● **Task details**: Rewrite the entries from the line that has "class: Liliopsida" through the end, substituting "Latin name" for "scientific name" and keeping everything else the same. Leave the pictures out.

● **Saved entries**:
— Begin —

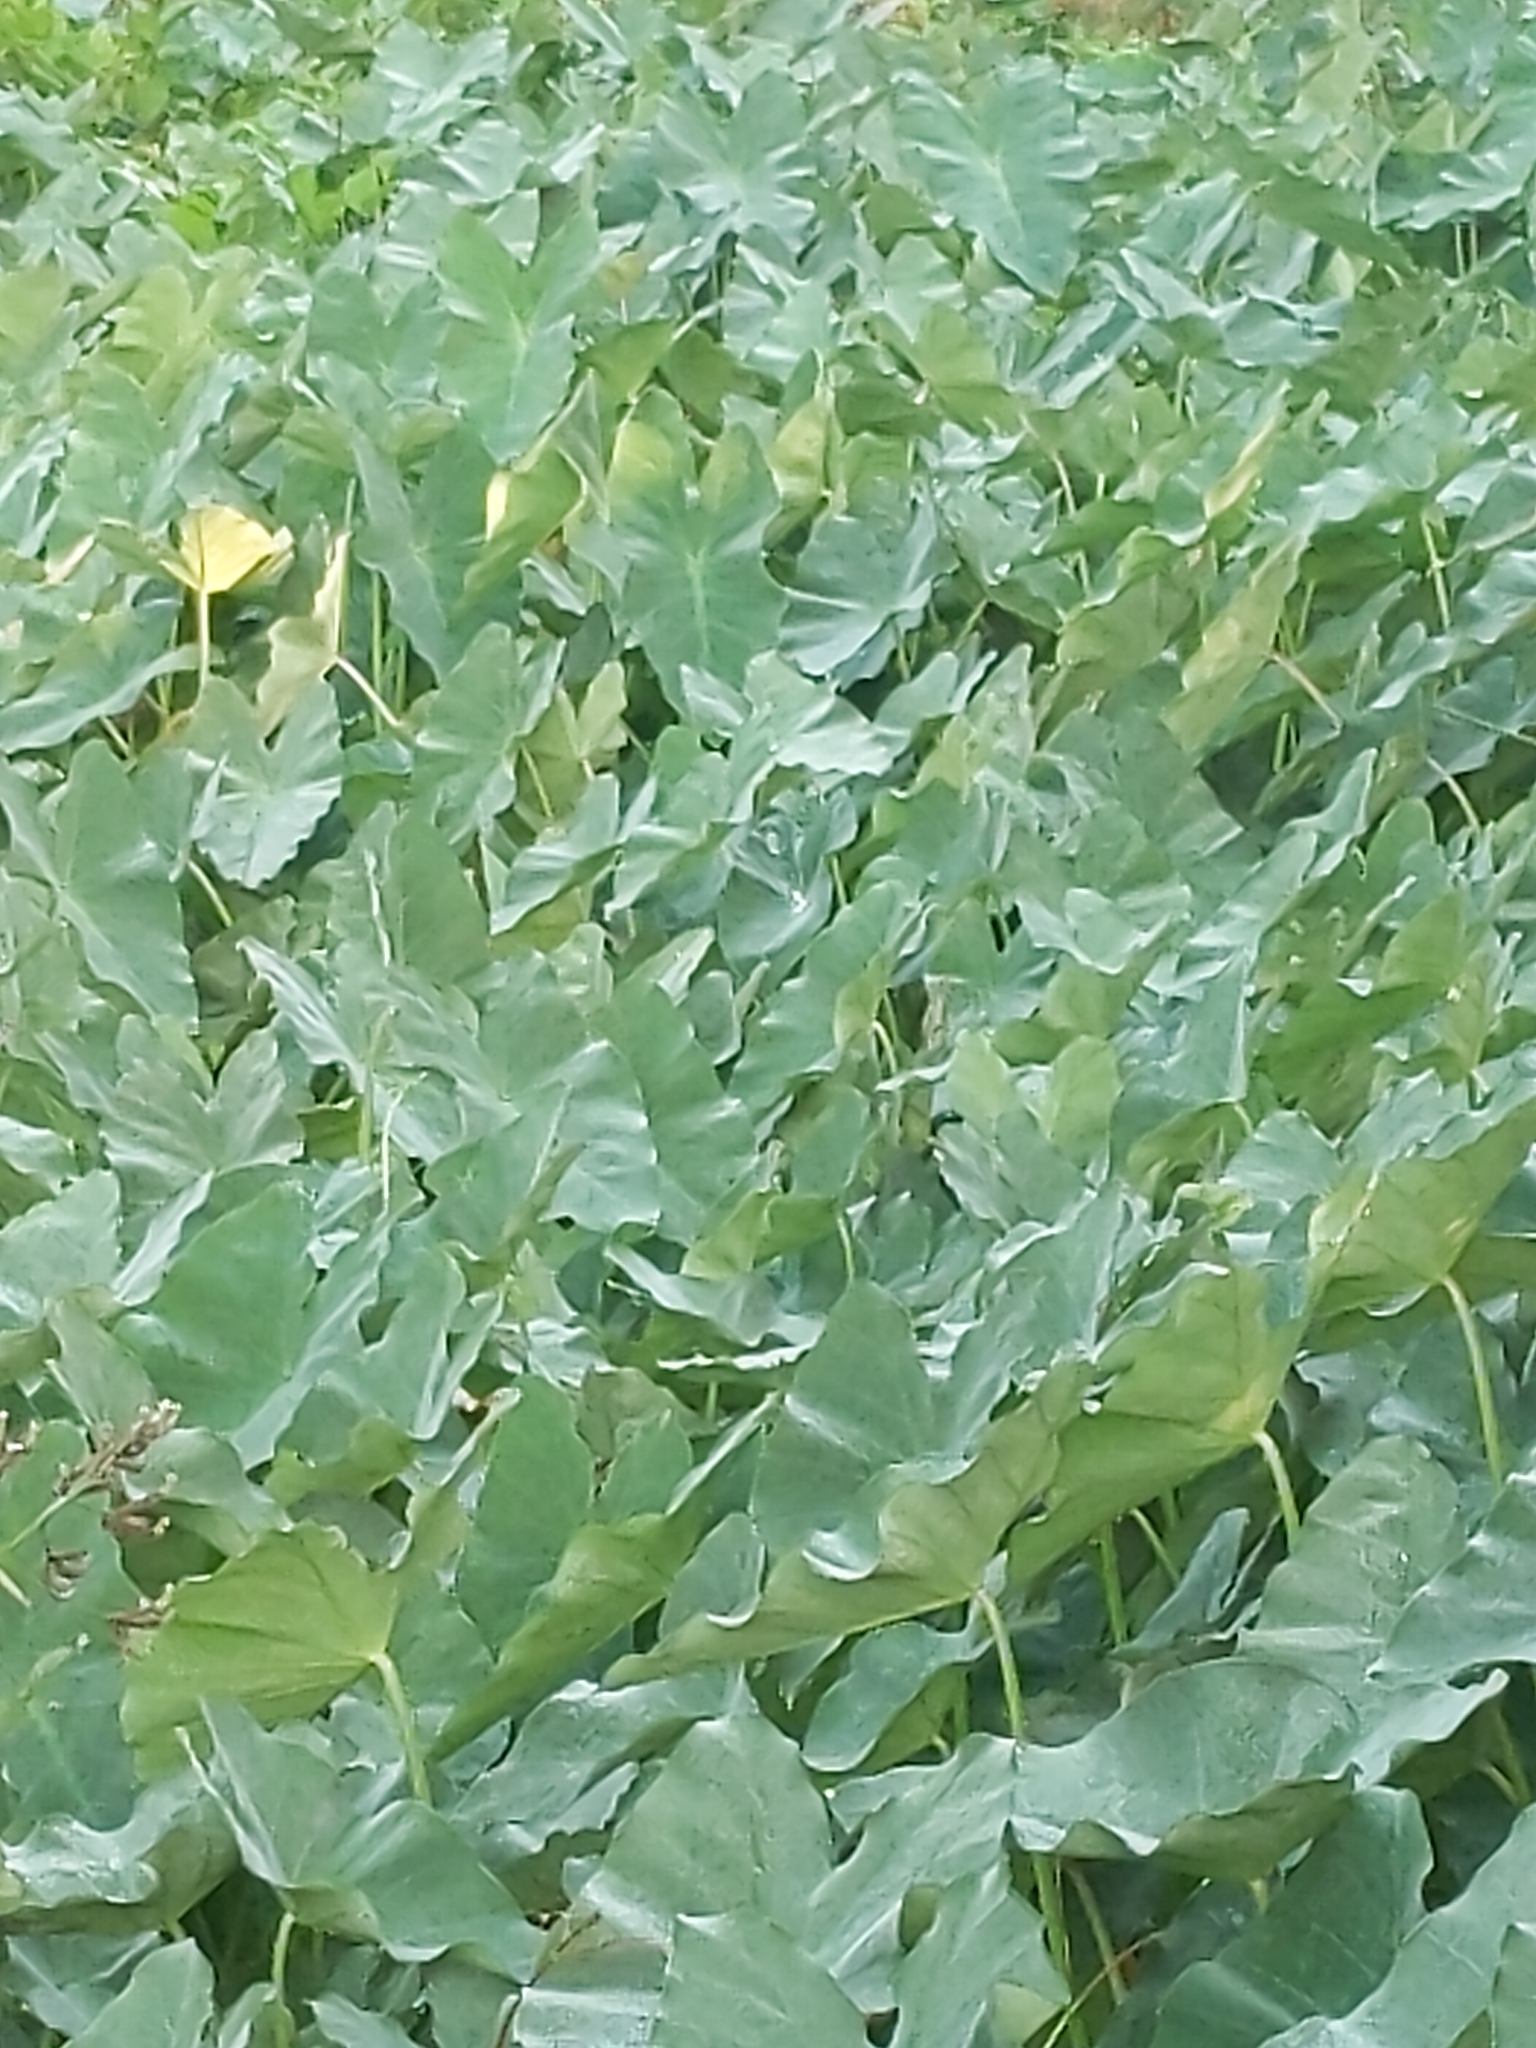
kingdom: Plantae
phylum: Tracheophyta
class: Liliopsida
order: Alismatales
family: Araceae
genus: Colocasia
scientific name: Colocasia esculenta
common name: Taro
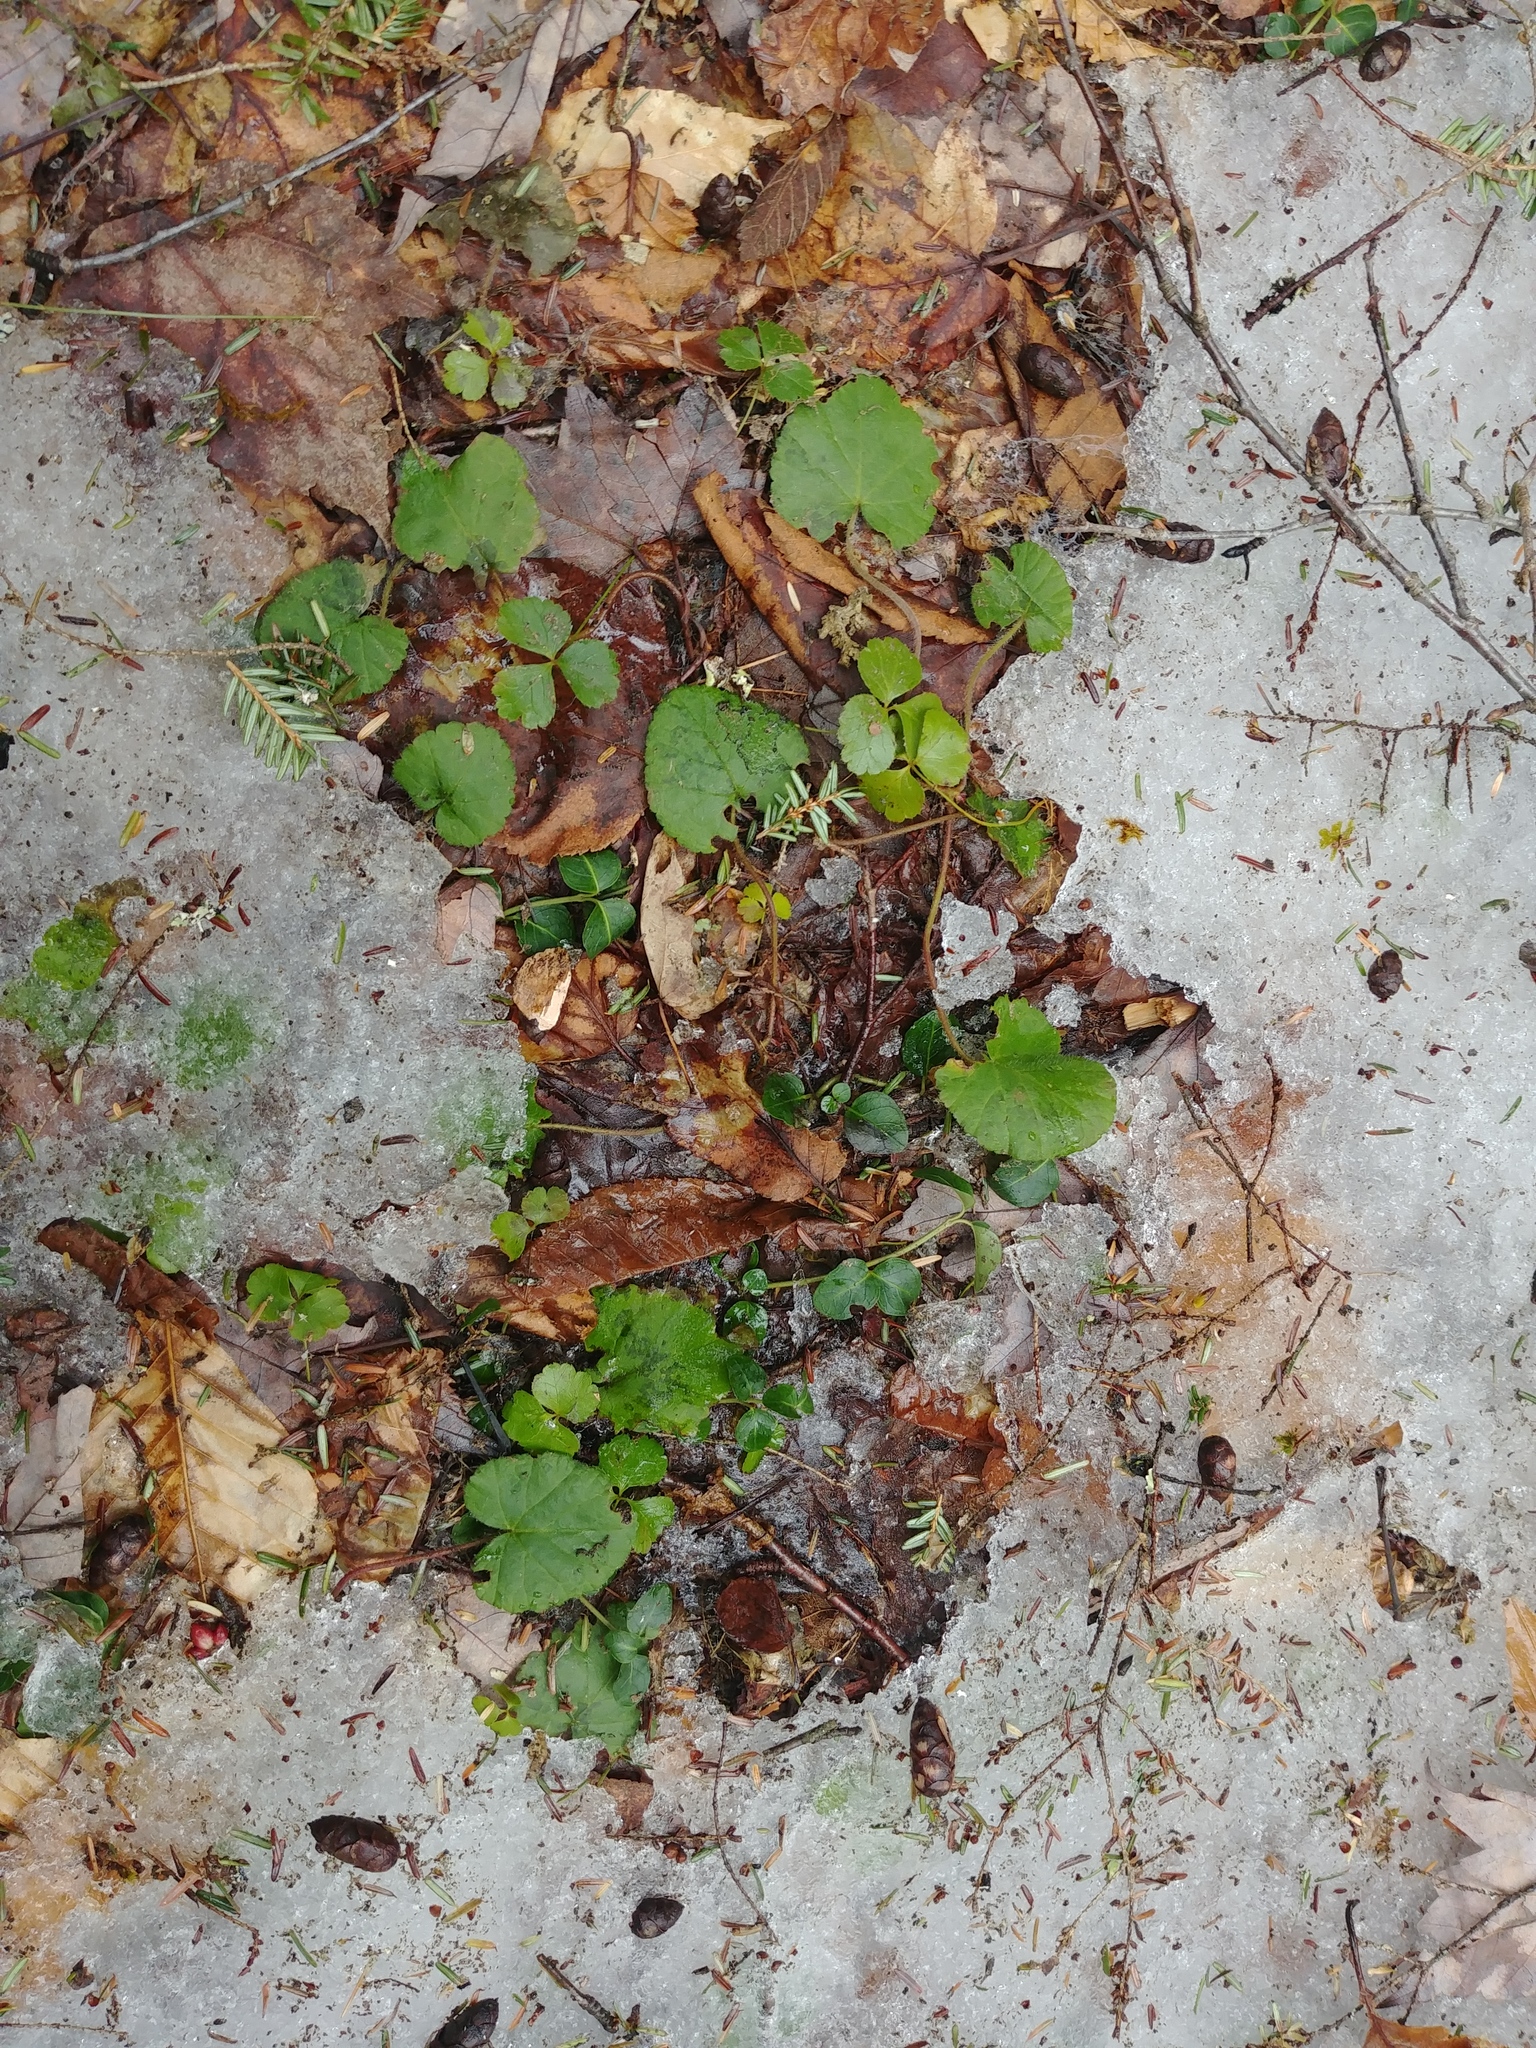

— End —

● **Exercise result**:
class: Liliopsida
order: Alismatales
family: Araceae
genus: Colocasia
Latin name: Colocasia esculenta
common name: Taro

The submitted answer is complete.